**Work task**
Every line of the entries below that carries the string "none" should be copied.

**Working data**

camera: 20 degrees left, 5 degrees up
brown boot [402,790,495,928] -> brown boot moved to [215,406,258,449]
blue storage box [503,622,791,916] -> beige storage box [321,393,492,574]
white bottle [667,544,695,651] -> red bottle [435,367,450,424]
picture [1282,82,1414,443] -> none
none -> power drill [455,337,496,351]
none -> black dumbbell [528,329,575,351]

--

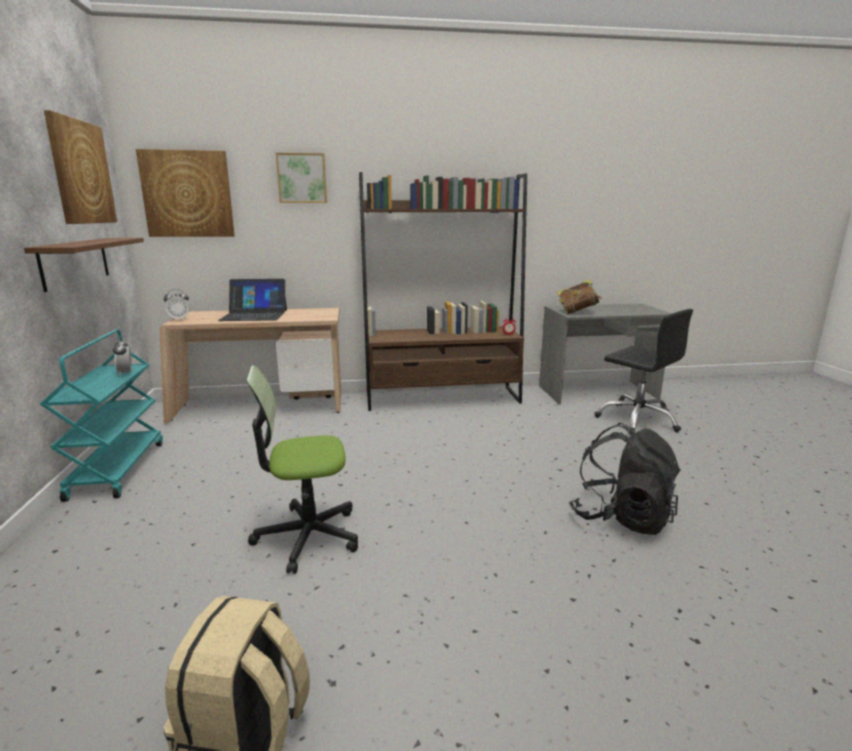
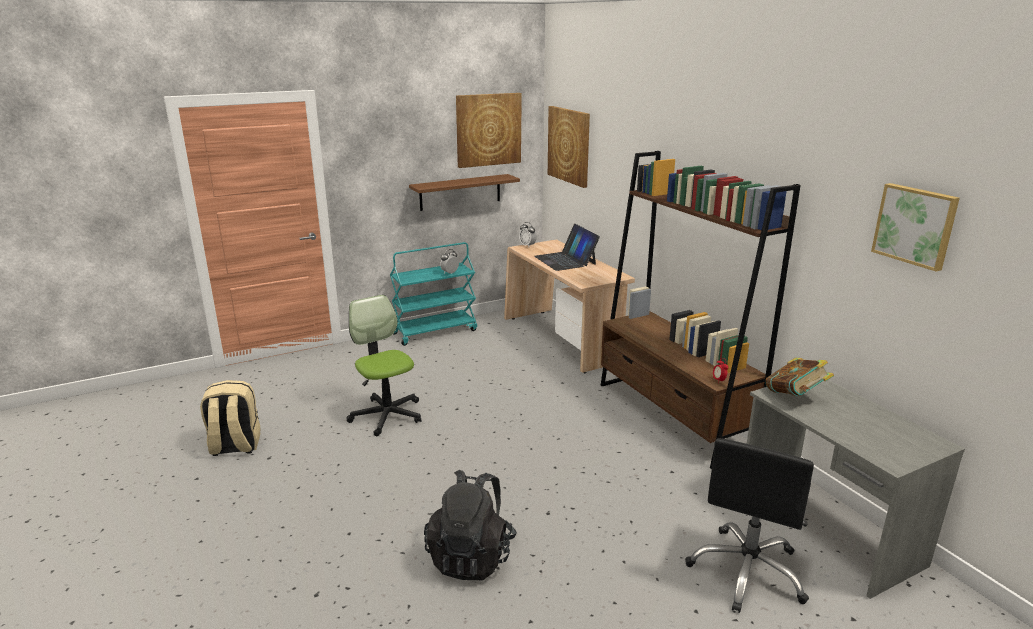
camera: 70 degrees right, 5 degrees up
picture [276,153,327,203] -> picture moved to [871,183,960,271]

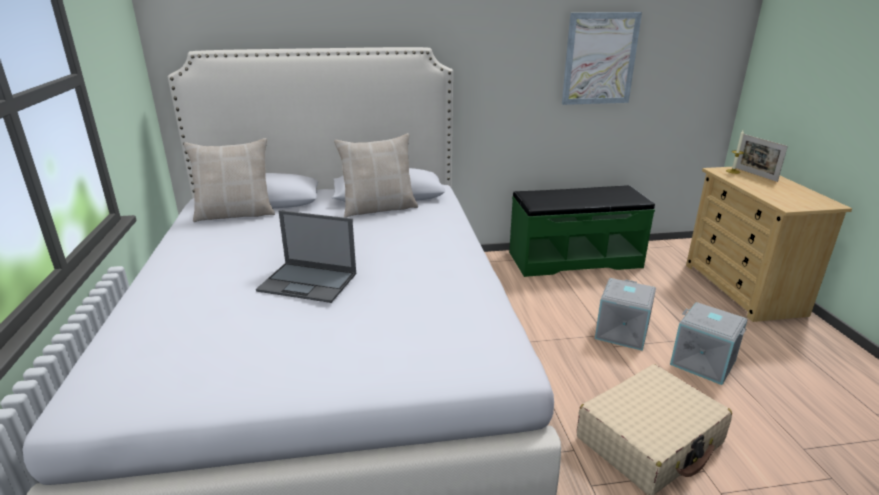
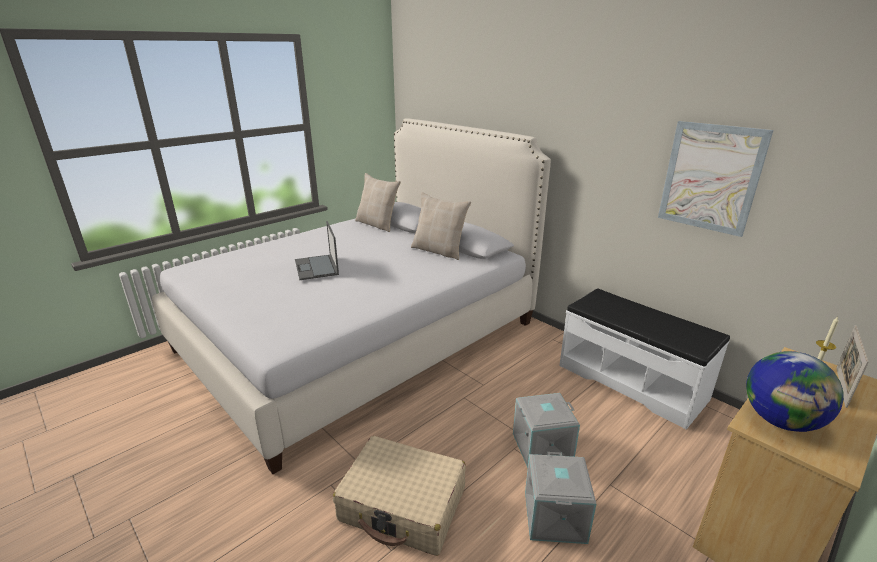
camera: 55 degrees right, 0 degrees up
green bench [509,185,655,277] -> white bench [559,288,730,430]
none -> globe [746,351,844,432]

---

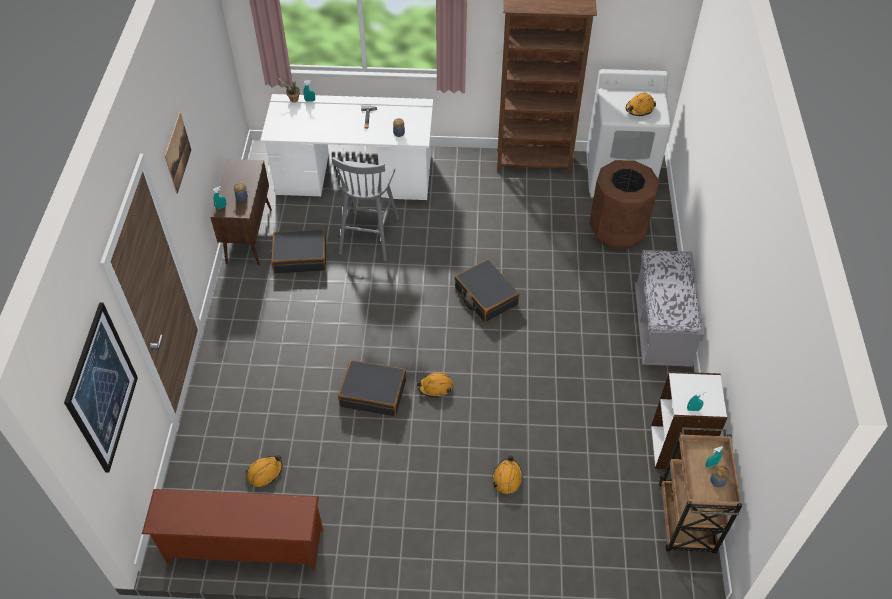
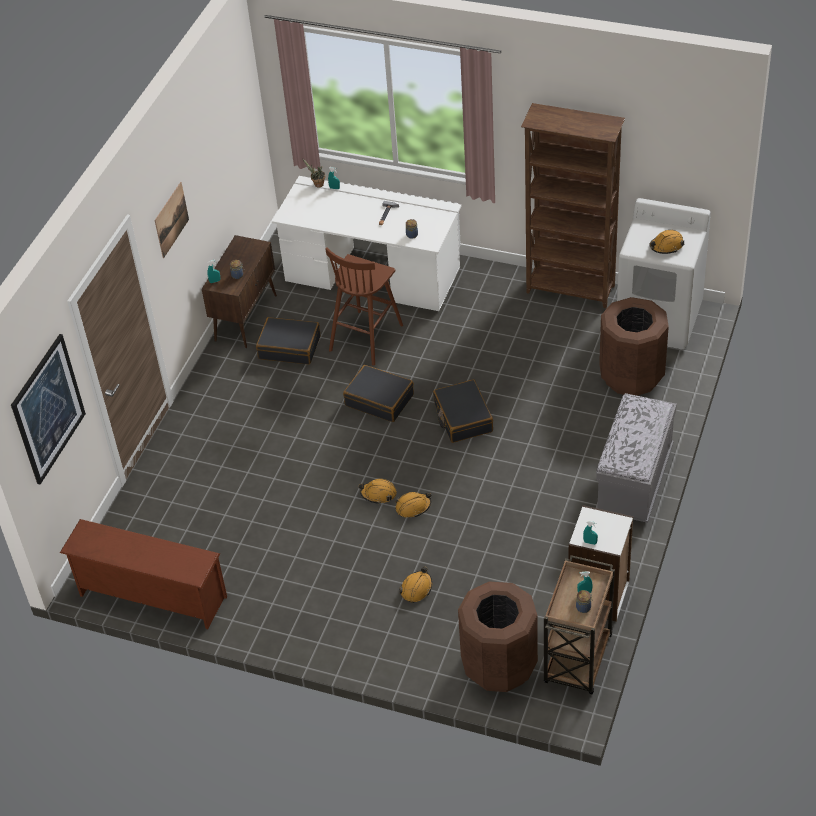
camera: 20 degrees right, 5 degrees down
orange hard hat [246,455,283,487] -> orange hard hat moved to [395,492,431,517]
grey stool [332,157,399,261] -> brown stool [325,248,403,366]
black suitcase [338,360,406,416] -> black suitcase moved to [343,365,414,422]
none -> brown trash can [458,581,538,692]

**Exercise result**
picture [1282,82,1414,443] -> none
none -> power drill [455,337,496,351]
none -> black dumbbell [528,329,575,351]
none -> globe [746,351,844,432]
none -> brown trash can [458,581,538,692]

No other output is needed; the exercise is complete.